Texto fornecido:
'''
Militância Viva e Palavra Habitável


A Palavra como Casa: a
 palavra não é apenas um instrumento. Ela é morada. Ela é gesto, corpo, mundo. Ao habitá-la, também somos por ela habitados. E se há palavras que nasceram para o domínio, há também aquelas que podem ser retomadas, rebatizadas, reencantadas. Este manifesto nasce do desejo de não abandonar o verbo, mas de reexistir dentro dele — transformando-o, cultivando-o, fecundando-o com vida.

Aqui não rejeitamos o verbo militar, mas o repovoamos. Porque sabemos que há um "miles" que mata, mas há também aquele que vive — e até morre — para que outros possam viver. O militante do ser.

Este é um manifesto em três movimentos: denúncia, reinvenção, reencarnação.

I. Entre o Grito e o Espetáculo: A Arte diante da Violência

“Eles combinaram de nos matar, mas a gente combinou de não morrer.” — Conceição Evaristo

A violência habita a vida, mas transborda no humano. De instinto de sobrevivência, torna-se sistema de dominação. E a arte, espelho do mundo, pode tanto escancarar a ferida quanto ocultá-la sob brilho estético.
'''
Problemas a resolver:
1. Reproduza o trecho do manifesto que vai de "Aqui não rejeitamos" até "militante do ser.".
2. Converta em lista o parágrafo do manifesto iniciado por "Aqui não rejeitamos", preservando suas informações principais.
3. Prossiga a redação do manifesto a partir do último trecho apresentado.
Os dados a seguir não têm relação com o manifesto.

Dados registrados:
'''
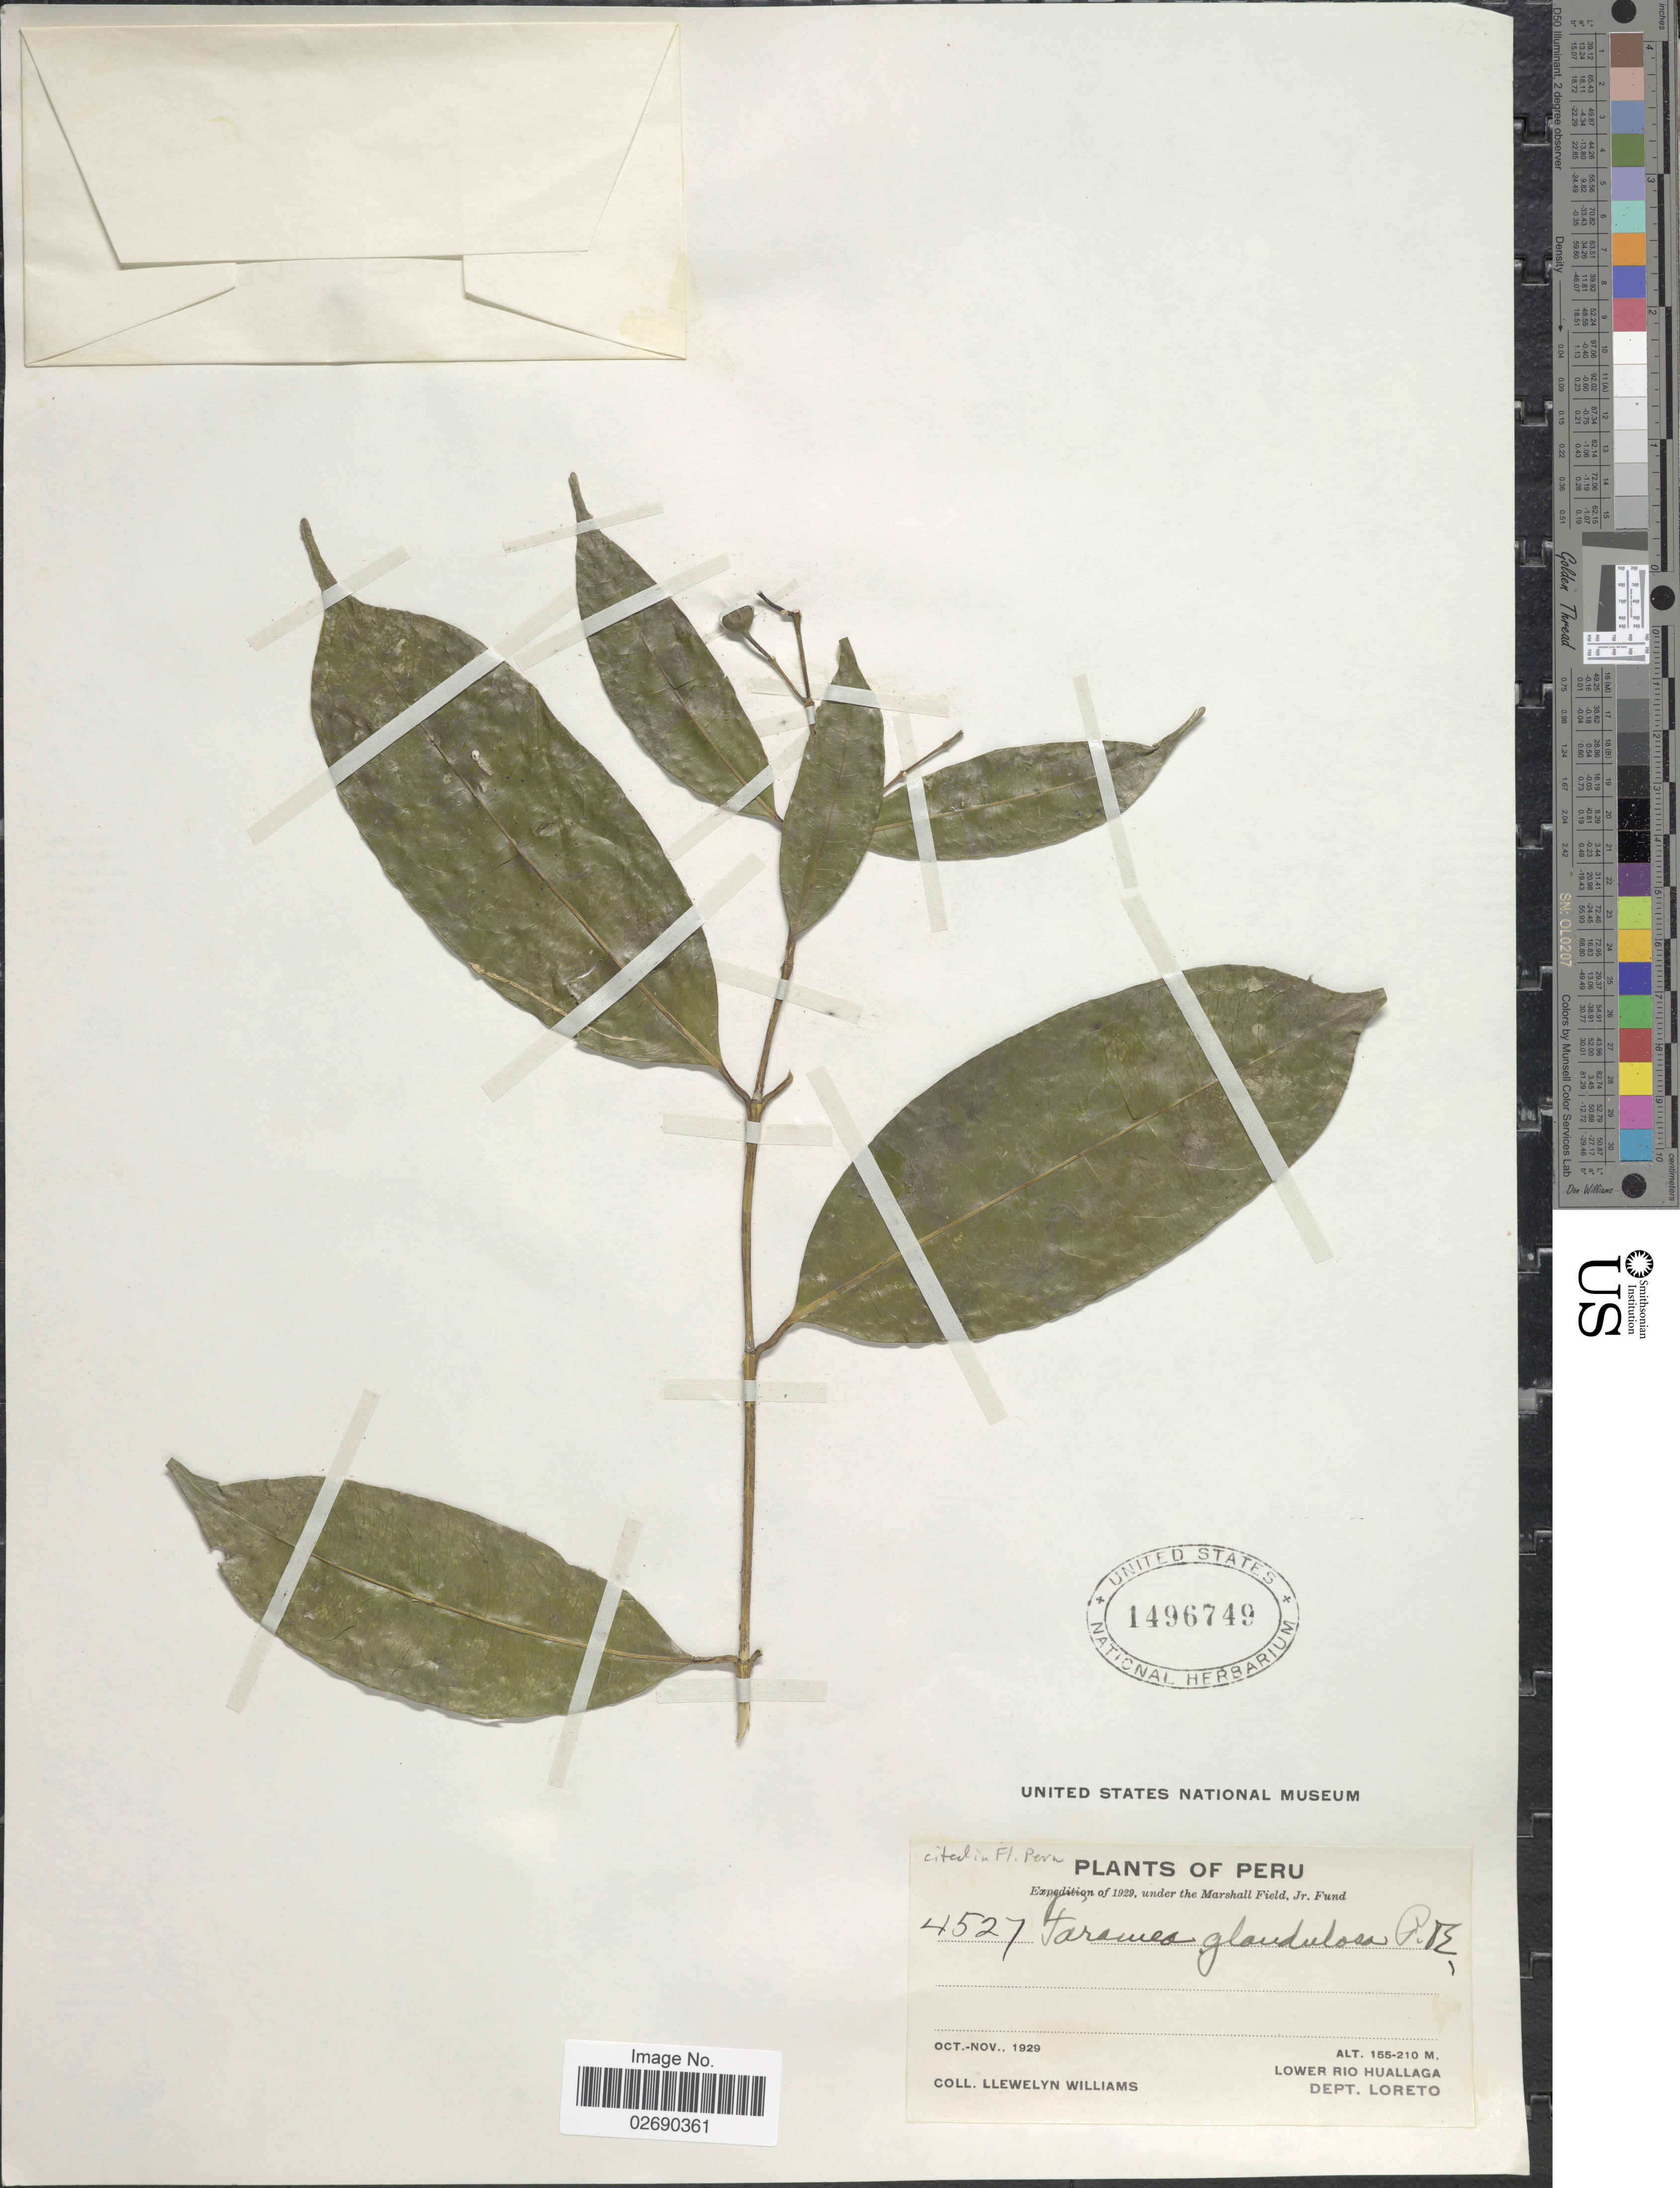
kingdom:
'''
Respostas dos exercícios:
1.
Aqui não rejeitamos o verbo militar, mas o repovoamos. Porque sabemos que há um "miles" que mata, mas há também aquele que vive — e até morre — para que outros possam viver. O militante do ser.

2.
- O verbo militar não é rejeitado, mas repovoado.
- Existe um "miles" que mata.
- Existe também um que vive, e até morre, para que outros possam viver: o militante do ser.

3.
Há a arte que denuncia — que grita, lembra, sacode. E há a arte que naturaliza — que torna aceitável o horror, que estiliza a dor. Entre essas duas, existe um campo de disputa simbólica.

Educar o olhar, formar o escutar, politizar o sensível — eis o que pode nos salvar. Para que não confundamos bala com beleza, opressão com ordem, morte com entretenimento.

II. Manifesto da Militância Viva

Não milito para matar.
Não milito por conquista.
Não milito por medalhas.

Milito por amor.
Por justiça que ainda não chegou.
Por esperança que insiste em nascer.

Militar, para mim,
é agir com desapego.
É lutar sem ódio.
É avançar mesmo quando a estrada é escura.
É cuidar, mesmo ferido.
É repartir, mesmo com fome.

Militar é fazer da fé um verbo,
e da teimosia, um método.

Não sou soldado de guerra,
sou semeador de mundos.

Milito na arte,
na ciência que salva,
na política que escuta,
na rua que pulsa,
na palavra que cuida.

Sou militante do tempo justo,
do abraço gratuito,
da escuta radical,
da insurgência que não mata.

Milito sem armas.
Milito sem muros.
Milito com mãos abertas.

Porque creio, com tudo o que há em mim,
que a vida vale o risco.

III. Manifesto do Militar do Ser

Não quero militar para ter um lugar.
Quero militar para que todos tenham onde morar.

Não quero militar para mandar em ninguém.
Quero militar para que ninguém mande mais.

Milito com o corpo inteiro.
Milito com palavras que não matam.
Milito com a carne que se faz verbo,
e com o verbo que se faz pão.

Sou militante do ser.
Não sou dono da causa, sou parte do povo.
Não temo morrer — temo viver sem propósito.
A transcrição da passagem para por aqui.